É por isso que o petróleo pode, de forma plausível, permanecer acima de US$ 100 por barril durante meses. Em 16 de março, o Brent ainda estava em torno de US$ 103, mesmo após o anúncio das liberações de emergência, sinalizando que os mercados estão precificando tanto um déficit físico quanto um prêmio de risco duradouro. A reportagem da Reuters enfatiza que o restabelecimento do tráfego "normal" de navios-tanque depende de garantias de segurança confiáveis por parte do Irã e que a capacidade do Irã de sustentar uma interrupção de baixo custo pode durar mais do que o "fim das operações de combate" formal. Mesmo que os combates se acalmem rapidamente, a Reuters alertou que semanas ou meses de preços mais altos de combustível podem persistir porque os terminais e as redes de logística precisam de tempo para reiniciar e porque o seguro de transporte e as percepções de risco podem atrasar o tiroteio.

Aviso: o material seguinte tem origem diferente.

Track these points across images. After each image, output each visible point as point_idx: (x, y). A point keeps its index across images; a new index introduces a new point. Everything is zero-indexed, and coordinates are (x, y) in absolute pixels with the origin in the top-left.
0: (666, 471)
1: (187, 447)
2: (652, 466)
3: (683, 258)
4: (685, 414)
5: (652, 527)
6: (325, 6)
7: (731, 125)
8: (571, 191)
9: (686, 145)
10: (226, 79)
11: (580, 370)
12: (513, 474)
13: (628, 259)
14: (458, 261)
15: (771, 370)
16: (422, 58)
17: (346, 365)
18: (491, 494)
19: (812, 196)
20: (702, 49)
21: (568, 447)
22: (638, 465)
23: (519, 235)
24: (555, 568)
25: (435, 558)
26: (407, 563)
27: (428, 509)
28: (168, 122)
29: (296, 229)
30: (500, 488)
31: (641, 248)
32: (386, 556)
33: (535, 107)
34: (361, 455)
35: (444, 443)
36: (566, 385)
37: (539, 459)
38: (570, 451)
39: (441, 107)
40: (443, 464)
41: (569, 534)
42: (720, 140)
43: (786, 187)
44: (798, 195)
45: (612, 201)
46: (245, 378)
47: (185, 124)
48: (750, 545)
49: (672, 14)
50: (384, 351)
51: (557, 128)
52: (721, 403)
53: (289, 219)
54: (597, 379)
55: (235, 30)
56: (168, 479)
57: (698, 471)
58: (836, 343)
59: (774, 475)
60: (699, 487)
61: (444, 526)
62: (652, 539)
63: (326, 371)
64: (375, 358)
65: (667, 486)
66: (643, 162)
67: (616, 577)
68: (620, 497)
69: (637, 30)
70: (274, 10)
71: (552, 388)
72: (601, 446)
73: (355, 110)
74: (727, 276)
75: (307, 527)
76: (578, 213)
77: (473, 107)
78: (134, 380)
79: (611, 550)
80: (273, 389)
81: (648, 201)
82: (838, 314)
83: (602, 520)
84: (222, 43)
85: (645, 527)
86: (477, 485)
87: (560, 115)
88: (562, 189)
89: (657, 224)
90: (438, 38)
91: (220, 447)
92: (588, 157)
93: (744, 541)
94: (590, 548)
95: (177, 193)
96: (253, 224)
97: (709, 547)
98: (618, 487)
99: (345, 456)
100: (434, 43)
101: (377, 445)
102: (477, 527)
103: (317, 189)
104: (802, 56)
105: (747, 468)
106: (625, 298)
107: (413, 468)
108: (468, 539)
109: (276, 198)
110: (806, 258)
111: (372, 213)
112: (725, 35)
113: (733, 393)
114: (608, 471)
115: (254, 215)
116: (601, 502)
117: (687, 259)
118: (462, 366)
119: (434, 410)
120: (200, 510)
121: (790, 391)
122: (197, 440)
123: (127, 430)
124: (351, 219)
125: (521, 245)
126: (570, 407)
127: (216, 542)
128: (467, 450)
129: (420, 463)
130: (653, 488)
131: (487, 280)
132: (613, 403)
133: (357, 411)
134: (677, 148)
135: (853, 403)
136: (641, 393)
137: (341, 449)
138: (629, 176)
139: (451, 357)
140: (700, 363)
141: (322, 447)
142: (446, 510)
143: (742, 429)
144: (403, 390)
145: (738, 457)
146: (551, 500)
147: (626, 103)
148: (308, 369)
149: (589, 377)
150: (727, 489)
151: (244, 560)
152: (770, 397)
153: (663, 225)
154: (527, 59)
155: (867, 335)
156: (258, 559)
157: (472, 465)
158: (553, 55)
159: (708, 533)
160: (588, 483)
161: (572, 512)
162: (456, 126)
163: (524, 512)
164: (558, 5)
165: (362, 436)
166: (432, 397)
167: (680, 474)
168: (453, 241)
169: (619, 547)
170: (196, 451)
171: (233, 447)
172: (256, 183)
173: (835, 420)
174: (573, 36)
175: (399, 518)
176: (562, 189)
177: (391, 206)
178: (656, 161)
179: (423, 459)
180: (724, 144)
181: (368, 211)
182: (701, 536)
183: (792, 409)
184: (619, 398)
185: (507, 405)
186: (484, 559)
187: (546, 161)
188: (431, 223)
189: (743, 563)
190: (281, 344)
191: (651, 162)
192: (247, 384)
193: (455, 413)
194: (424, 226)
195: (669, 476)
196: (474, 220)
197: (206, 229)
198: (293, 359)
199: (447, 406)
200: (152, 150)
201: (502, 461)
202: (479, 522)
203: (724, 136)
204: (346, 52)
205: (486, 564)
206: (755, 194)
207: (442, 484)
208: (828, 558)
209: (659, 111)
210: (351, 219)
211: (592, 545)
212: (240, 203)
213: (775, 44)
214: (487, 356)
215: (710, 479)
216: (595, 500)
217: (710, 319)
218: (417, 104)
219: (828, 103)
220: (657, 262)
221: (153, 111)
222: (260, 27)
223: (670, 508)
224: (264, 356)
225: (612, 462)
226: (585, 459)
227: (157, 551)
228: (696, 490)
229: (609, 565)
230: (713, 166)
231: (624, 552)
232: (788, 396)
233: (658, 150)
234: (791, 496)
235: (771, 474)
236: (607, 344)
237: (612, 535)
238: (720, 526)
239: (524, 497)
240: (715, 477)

Implicações para o investimento

Dado o impasse do cessar-fogo e a escala da interrupção em Ormuz, meu caso base é um regime prolongado de "transporte de alto risco", em que o petróleo permanece estruturalmente em oferta e a volatilidade continua elevada. Com relação às ações, enfatize as empresas com alavancagem direta para preços mais altos do petróleo e dos produtos. As majors integradas de alta qualidade, E&Ps upstream disciplinadas com forte fluxo de caixa livre e serviços de campos petrolíferos selecionados que se beneficiam de maior atividade e poder de precificação. Para uma inclinação mais defensiva, as operadoras de midstream/pipeline com fluxos de caixa baseados em taxas podem proporcionar renda e, ao mesmo tempo, manter a exposição à energia.

Para investidores sofisticados que podem administrar a margem, uma posição comprada em Brent ou WTI pode expressar a tese diretamente, mas o dimensionamento da posição deve pressupor reversões repentinas e orientadas por manchetes e lançamentos coordenados de ações. Em opções, prefiro estruturas de risco definido. Os exemplos incluem spreads de compra do Brent, calendários programados para os próximos meses de liquidação ou collars, se estiverem protegendo a exposição física. Evite estratégias de volume curto sem cobertura enquanto o risco de drones e minas permanecer agudo.

Por fim, em relação às moedas, o petróleo sustentado em US$ 100 tende a pressionar os grandes importadores líquidos por meio de déficits em conta corrente mais amplos. Uma expressão cautelosa é operar comprado em USD contra uma cesta de moedas importadoras vulneráveis ou seletivamente comprado em moedas vinculadas a commodities (CAD/NOK) contra importadores, com pequenos intervalos.